I think it would be useful to be able to install CentOS 6 (or Scientific Linux 6 or RedHat Enterprise Linux - RHEL 6) on low memory old computer or laptop, as it can be very capable firewall, home www server, proxy etc.
So the procedure is as follows:
1. Boot to 32-bit CentOS LiveCD (CentOS-6.0-i386-LiveCD.iso) in graphical mode (if you have at least 256MB RAM) or text mode (if you have less than 256MB RAM).
2. Login as root.
3. Edit a file /usr/sbin/anaconda - using vim in text mode or gedit in graphical mode - search for "within" and modify function "within_available_memory" adding a line "return True" like this: def within_available_memory(needed_ram): return True # kernel binary code estimate that is # not reported in MemTotal by /proc/meminfo epsilon = 15360 # 15 MB return needed_ram < (iutil.memInstalled() + epsilon) This would get rid of artificial hard-coded memory requirement.
4. Edit a file /usr/lib/anaconda/storage/__init__.py - search for 4th occurrence of "swapoff" and modify a fragment of function "umountFilesystems" from: for device in devices: if not device.format.mountable and \ (device.format.type != "swap" or swapoff): continue to: for device in devices: if not (device.format.mountable and \ (device.format.type != "swap" or swapoff)): continue (add parentheses - left one after "if not" and right one after "or swapoff").

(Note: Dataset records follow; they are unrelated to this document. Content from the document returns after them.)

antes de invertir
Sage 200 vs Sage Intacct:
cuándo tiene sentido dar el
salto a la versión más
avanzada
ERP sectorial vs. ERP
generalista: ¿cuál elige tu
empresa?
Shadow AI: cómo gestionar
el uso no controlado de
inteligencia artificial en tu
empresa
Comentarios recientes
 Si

This would fix a bug in installer.
5. Run "liveinst" which should start graphical installer.
6. During installation create swap partition so that you have at least 1GB of available memory (RAM+swap) (default setup should suffice, but I personally do not recommend it as it used LVM, which AFAIK prevents disks from using barriers).
The bug is reported upstream: https://bugzilla.redhat.com/show_bug.cgi?id=708966 but for Fedora Linux.
Regards Tometzky
On Wed, 27 Jul 2011, Tomasz Ostrowski wrote:
I've managed to install CentOS 6 on a 192MB virtual machine using LiveCD install-to-disk graphical method.

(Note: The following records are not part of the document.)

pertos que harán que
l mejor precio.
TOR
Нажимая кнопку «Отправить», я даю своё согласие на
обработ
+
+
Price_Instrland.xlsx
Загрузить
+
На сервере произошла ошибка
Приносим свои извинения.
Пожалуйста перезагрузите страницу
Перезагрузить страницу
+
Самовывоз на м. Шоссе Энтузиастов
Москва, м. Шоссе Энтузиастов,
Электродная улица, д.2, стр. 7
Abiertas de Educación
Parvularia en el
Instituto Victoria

<snip rework of Anaconda, Live CD discussions>
I think you are over-thnking this. Anaconda is overkill if all you want to do is blow images onto arbitrary hardware
So long as you are going through all this, why not just install to taste into a chroot with yum or RPM, rsync into a prepared hard drive, optionally fix up the fstab grub.conf settings, and run grubby or do a mkinitrd and grub initialization
(The transfer and bootloader fixup my be done with a minimal image, PXE loaded, so one does not even need a working CD/DVD/ USB port. PXE has been on substantially all hardware built for the last decade)

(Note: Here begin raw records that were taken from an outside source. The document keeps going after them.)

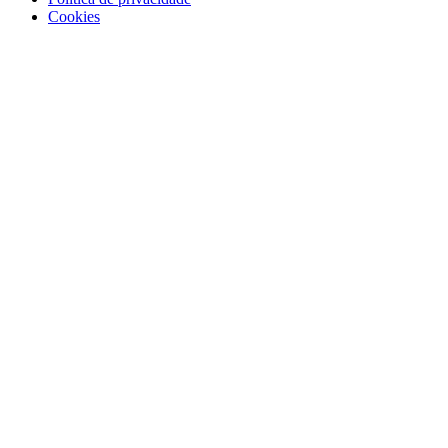
Cookies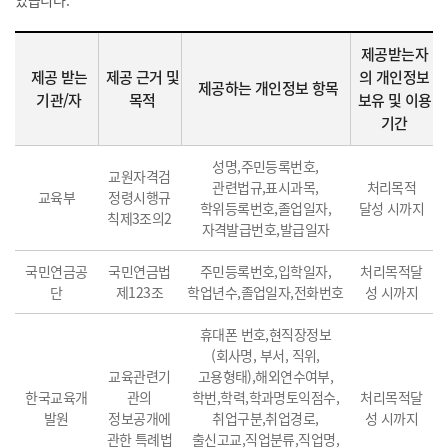
있습니다.
제공받는자
제공 받는
제공 근거 및
의 개인정보
제공하는 개인정보 항목
기관/자
목적
보유 및 이용
기간
성명,주민등록번호,
교원자격검
관련법규,표시과목,
처리목적
교육부
정령시행규
학위등록번호,졸업일자,
달성 시까지
칙제3조의2
자격발급번호,발급일자
국민연금공
국민연금법
주민등록번호,입학일자,
처리목적달
단
제123조
학업년수,졸업일자,전화번호
성 시까지
휴대폰 번호,현직장정보
(회사명, 부서, 직위,
교육관련기
고용형태),해외연수여부,
한국교육개
관의
학번,학력,학과명토익점수,
처리목적달
발원
정보공개에
취업구분,취업경로,
성 시까지
관한 특례법
출신고교,직업분류,직업명,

That approach is portable, and works across all CentOS variants
-- Russ herrold
On 07/27/2011 01:06 PM, R P Herrold wrote:
On Wed, 27 Jul 2011, Tomasz Ostrowski wrote:
I've managed to install CentOS 6 on a 192MB virtual machine using LiveCD install-to-disk graphical method.
So long as you are going through all this, why not just install to taste into a chroot with yum or RPM, rsync into a prepared hard drive, optionally fix up the fstab grub.conf settings, and run grubby or do a mkinitrd and grub initialization
I think installing using installer, even if you have to hack it a little, is much easier and faster than that. And allows for easy partitioning, setting up for example software RAID etc. And installer will take care of proper selinux labeling, partition alignment etc.
Installing normally on a virtual machine of the same disk size as target system and then copying disk image over network using LiveCD is another possible approach, also simpler than yours.